▶ **GIVEN ENTRIES**:

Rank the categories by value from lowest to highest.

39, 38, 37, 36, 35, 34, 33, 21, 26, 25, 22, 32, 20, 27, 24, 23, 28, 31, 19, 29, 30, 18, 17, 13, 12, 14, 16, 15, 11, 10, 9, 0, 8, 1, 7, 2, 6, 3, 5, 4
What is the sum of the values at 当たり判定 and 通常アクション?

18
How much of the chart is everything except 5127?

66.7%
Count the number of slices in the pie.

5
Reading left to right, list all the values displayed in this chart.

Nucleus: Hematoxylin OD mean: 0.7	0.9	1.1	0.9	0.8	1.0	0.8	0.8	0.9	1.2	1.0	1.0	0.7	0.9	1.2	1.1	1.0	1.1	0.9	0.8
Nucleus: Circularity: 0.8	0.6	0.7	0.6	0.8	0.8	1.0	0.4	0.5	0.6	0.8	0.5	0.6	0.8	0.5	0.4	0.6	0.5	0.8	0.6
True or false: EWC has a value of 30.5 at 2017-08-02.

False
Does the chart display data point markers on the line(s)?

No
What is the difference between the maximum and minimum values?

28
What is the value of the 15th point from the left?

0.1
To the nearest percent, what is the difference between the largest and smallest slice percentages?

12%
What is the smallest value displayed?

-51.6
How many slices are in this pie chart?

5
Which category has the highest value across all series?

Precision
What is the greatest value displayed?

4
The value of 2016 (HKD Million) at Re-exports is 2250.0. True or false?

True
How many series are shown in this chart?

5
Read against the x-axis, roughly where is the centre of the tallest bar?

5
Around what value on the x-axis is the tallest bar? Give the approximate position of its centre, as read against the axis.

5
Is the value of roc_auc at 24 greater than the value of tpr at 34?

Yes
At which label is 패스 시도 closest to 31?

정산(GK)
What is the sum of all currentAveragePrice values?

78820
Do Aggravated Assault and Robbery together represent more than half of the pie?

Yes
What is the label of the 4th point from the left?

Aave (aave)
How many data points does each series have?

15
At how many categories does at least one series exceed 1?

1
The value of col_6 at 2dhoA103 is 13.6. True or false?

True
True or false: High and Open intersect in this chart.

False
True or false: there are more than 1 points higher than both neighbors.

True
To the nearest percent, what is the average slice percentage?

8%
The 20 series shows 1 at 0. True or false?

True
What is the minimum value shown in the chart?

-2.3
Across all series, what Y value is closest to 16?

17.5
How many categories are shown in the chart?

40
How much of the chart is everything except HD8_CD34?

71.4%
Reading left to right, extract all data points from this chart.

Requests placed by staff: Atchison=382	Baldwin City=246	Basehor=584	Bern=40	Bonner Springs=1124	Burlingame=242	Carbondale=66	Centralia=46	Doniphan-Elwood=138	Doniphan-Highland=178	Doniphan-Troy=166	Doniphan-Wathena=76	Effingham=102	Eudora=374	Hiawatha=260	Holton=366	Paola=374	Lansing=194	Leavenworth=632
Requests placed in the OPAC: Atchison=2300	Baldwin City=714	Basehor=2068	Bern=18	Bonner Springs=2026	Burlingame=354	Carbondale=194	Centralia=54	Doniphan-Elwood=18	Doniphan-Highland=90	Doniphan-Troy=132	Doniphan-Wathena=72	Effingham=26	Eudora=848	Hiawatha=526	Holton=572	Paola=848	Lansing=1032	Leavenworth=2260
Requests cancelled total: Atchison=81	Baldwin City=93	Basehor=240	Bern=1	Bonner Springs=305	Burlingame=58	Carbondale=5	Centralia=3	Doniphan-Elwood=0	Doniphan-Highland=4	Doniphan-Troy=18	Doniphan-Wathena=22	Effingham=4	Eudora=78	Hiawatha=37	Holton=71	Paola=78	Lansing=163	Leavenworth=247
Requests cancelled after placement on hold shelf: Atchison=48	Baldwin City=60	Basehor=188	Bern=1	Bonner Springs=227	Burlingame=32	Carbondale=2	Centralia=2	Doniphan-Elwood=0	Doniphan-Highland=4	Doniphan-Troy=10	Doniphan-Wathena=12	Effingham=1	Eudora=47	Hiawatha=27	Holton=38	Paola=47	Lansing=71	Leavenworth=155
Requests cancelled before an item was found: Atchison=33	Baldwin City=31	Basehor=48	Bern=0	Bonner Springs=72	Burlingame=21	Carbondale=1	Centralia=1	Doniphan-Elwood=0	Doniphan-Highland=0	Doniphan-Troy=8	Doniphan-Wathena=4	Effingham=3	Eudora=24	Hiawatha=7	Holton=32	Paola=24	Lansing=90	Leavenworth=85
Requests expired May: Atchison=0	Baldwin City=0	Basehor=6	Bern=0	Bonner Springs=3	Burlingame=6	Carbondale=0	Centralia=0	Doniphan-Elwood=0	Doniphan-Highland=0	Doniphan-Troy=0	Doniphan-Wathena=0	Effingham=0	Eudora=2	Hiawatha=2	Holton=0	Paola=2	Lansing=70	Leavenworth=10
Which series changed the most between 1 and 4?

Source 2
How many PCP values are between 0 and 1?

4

▶ **TRY IT**:
Copy out the rows word for word, from the first line of the rows up to and including the line that contains "At which label is 패스 시도 closest to 31?".

▶ **RESPONSE FOR THIS EXERCISE**:
Rank the categories by value from lowest to highest.

39, 38, 37, 36, 35, 34, 33, 21, 26, 25, 22, 32, 20, 27, 24, 23, 28, 31, 19, 29, 30, 18, 17, 13, 12, 14, 16, 15, 11, 10, 9, 0, 8, 1, 7, 2, 6, 3, 5, 4
What is the sum of the values at 当たり判定 and 通常アクション?

18
How much of the chart is everything except 5127?

66.7%
Count the number of slices in the pie.

5
Reading left to right, list all the values displayed in this chart.

Nucleus: Hematoxylin OD mean: 0.7	0.9	1.1	0.9	0.8	1.0	0.8	0.8	0.9	1.2	1.0	1.0	0.7	0.9	1.2	1.1	1.0	1.1	0.9	0.8
Nucleus: Circularity: 0.8	0.6	0.7	0.6	0.8	0.8	1.0	0.4	0.5	0.6	0.8	0.5	0.6	0.8	0.5	0.4	0.6	0.5	0.8	0.6
True or false: EWC has a value of 30.5 at 2017-08-02.

False
Does the chart display data point markers on the line(s)?

No
What is the difference between the maximum and minimum values?

28
What is the value of the 15th point from the left?

0.1
To the nearest percent, what is the difference between the largest and smallest slice percentages?

12%
What is the smallest value displayed?

-51.6
How many slices are in this pie chart?

5
Which category has the highest value across all series?

Precision
What is the greatest value displayed?

4
The value of 2016 (HKD Million) at Re-exports is 2250.0. True or false?

True
How many series are shown in this chart?

5
Read against the x-axis, roughly where is the centre of the tallest bar?

5
Around what value on the x-axis is the tallest bar? Give the approximate position of its centre, as read against the axis.

5
Is the value of roc_auc at 24 greater than the value of tpr at 34?

Yes
At which label is 패스 시도 closest to 31?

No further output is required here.